Iconic Artists Donate Work to Help Get Out the Vote

Planyourvote.org, an artistic initiative, empowers citizens to exercise their voting rights

| 07 Oct 2020 | 03:05

“The people have the power, To redeem the work of fools, Upon the meek the graces shower, It’s decreed the people rule.” The anthem, “People Have the Power,” written in 1988 by Patti Smith and Fred “Sonic” Smith, has been sung around the world in hope, defiance, protest and support by choirs, on streets, and by Patti Smith at the Rock & Roll Hall of Fame. Now Smith recites it to accompany a video in which hands composed of the word “vote” flash and float across the screen.

They are among many hands reaching out from contemporary artists and arts organizations on planyourvote.org. Dozens of museums and more than sixty visual artists from all over the country have donated time, creativity and their artworks. Some are world famous, some may be a bit less so, but all are ardent in supporting the organization devoted to making sure that everyone who wants to vote can do so.

Art has long played an important role in politics. Names and faces gaze down from hieroglyphs. Roman rulers are immortalized in stone. In modern times, it’s not unusual for political messages to take the form of images on buttons, banners, posters and bumper stickers. What is unusual is for those images to be created by some of the most renowned and respected artists of the day.

Julie Mehretu is a contemporary painter who creates layered, energetic abstractions she’s referred to as “story maps of no location.” She’s the recipient of a MacArthur “Genius” grant as well as a U.S. Medal of the Arts, and she’s among Time Magazine’s 2020 “100 Most Influential People.” The Whitney, The Met, and MoMA all own works by Mehretu. Now, I do too. It’s a small, square composition with enigmatic markings suspended above dusk-hued background, similar to pieces in her recent solo show at LACMA. I downloaded it for free and printed it.

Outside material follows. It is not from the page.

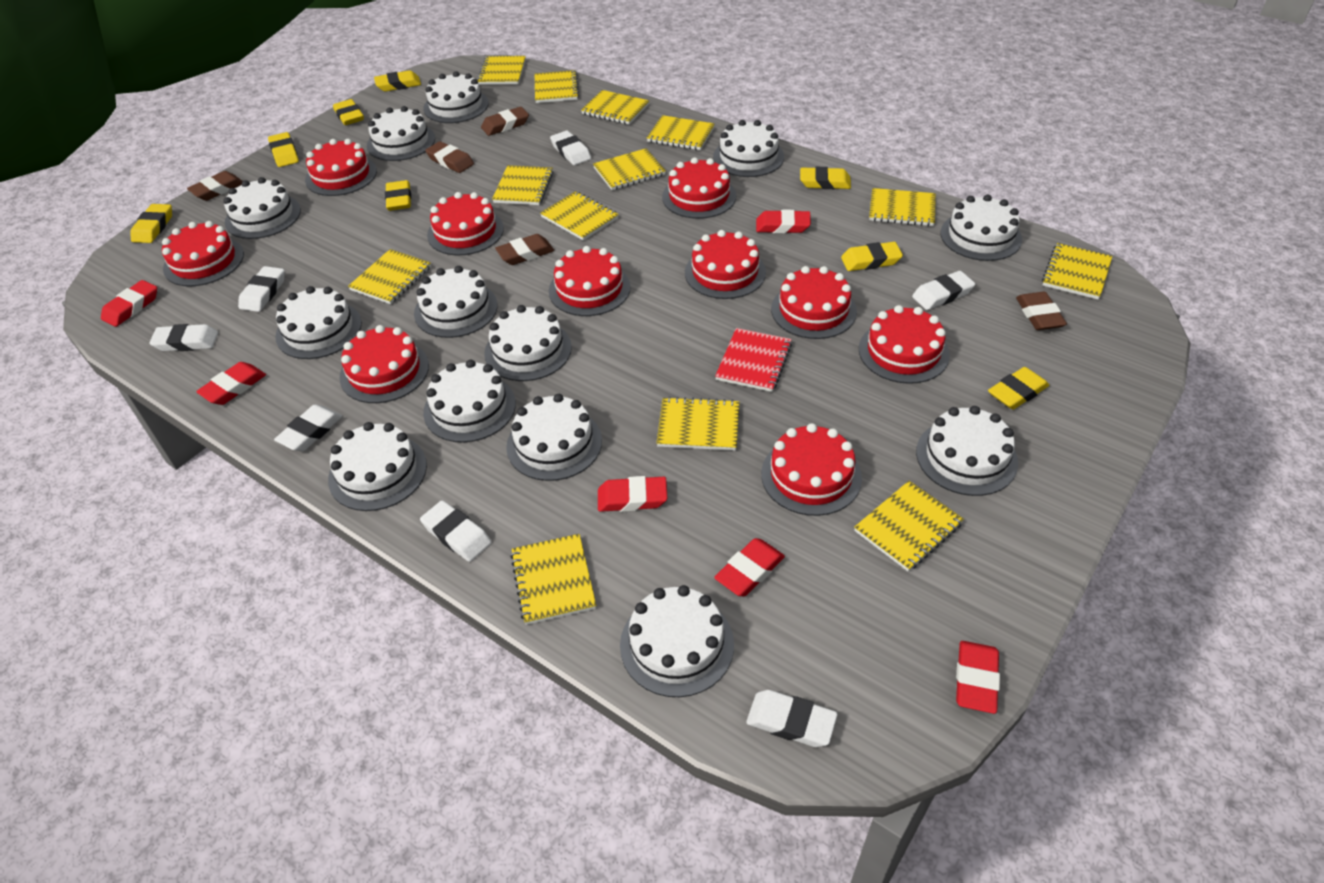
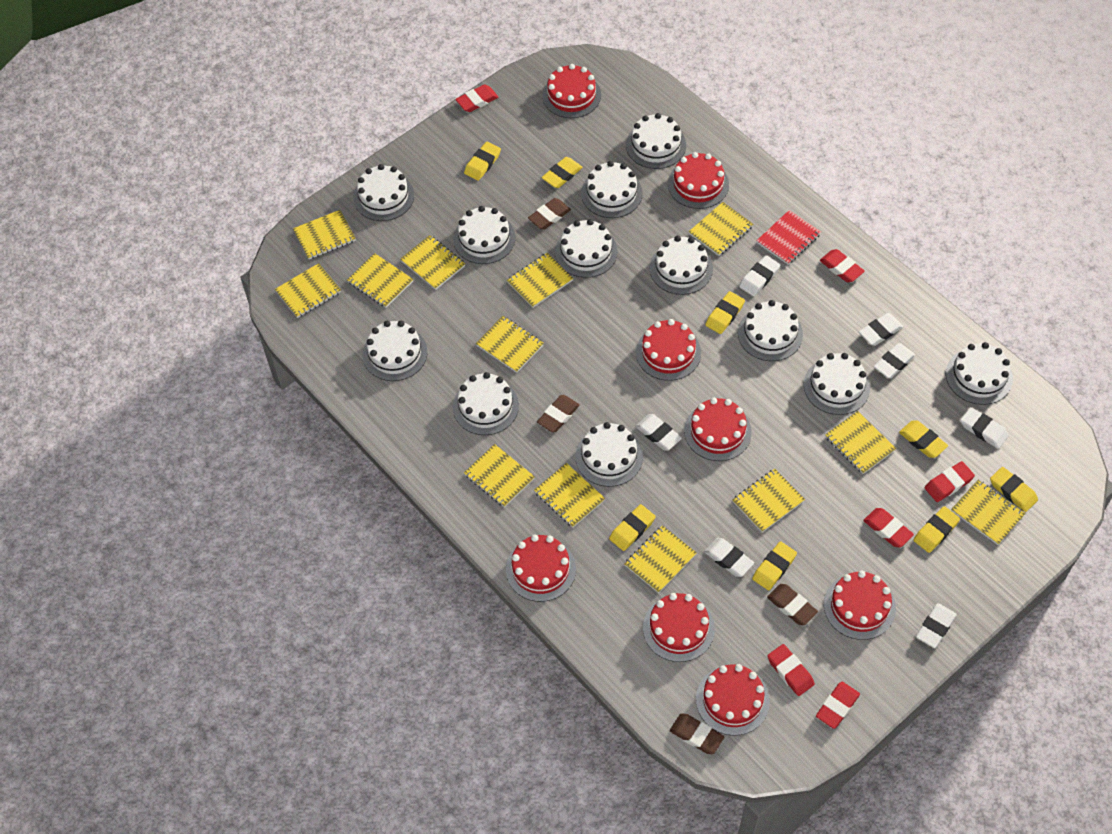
brown eraser: [187,171,243,201] [425,141,474,173] [481,107,529,136] [495,234,554,265] [1016,292,1067,330] = 5 -> [528,198,571,230] [537,395,580,432] [670,713,724,754] [767,584,818,625] = 4
red cake: [162,221,244,287] [305,139,377,196] [339,325,429,403] [427,192,504,256] [549,246,631,316] [662,157,736,219] [685,230,766,299] [761,423,862,516] [771,266,857,339] [859,305,950,384] = 10 -> [506,535,576,602] [542,64,601,118] [636,319,701,381] [643,593,715,662] [668,152,729,209] [684,398,752,461] [696,664,770,736] [824,570,896,640] = 8
white cake: [223,177,301,239] [275,286,362,359] [328,422,427,511] [367,106,435,161] [414,266,498,338] [423,71,489,123] [423,360,516,443] [484,305,572,381] [506,394,602,481] [620,585,734,697] [713,120,784,177] [916,406,1018,496] [940,194,1022,261] = 13 -> [353,164,414,221] [363,321,427,381] [453,206,515,264] [453,372,519,435] [555,219,618,278] [575,422,643,487] [581,161,643,218] [626,113,686,169] [650,236,713,295] [738,300,803,361] [804,353,870,415] [946,342,1013,405] = 12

Mehretu’s work, like all of the artist’s images, includes the text “planyourvote.org” to direct viewers to the website that contains links and information about registering to vote, finding polling places, requesting absentee ballots, and more. Planyourvote.org is a non-partisan public library of voting advocacy artworks, made available to all. In fact, the more, the better, they state. “Help connect and mobilize our communities by sharing widely with friends and family so everyone has a voting strategy and is vote ready,” the organization says, adding “Now, more than ever, it’s urgent to plan your vote.”

The works are available with just a click, and once you’ve got them, you can print, post, tweet, tweak, or transfer them to a tee shirt or coffee mug. It’s up to you what you want to do with the art. What the artists and organizations want is to get the word out and encourage and enable citizens to exercise their right to vote.

Jenny Holzer’s conceptual art delivers ideas through words. Her messages, often taken from other sources, have been carved in stone, emblazoned on the banks of the Tiber River in Rome, and recently projected onto Rockefeller Center. For this project she created a text that seems to roll endlessly forward, proclaiming “Intelligence is the ability to adapt to change.” The Guerrilla Girls, Sanford Biggers, Laurie Simmons, Robert Longo, Calida Rawles, Robert Wilson, Wangechi Mutu, and Michael Stipe of R.E.M. are some of the artists who’ve contributed work; more are being added as the project continues.

With paintings, photographs, sculptures and drawings, portraits, poetry, video, music, and text, just about every form of art is included in an effort to make sure every voice is heard. In a divisive, difficult time, these artists have come together to make sure the people can also come together and choose. It’s all about democracy. In the final image of Patti Smith’s video, at the center, are the words “Vote. It’s in our hands.”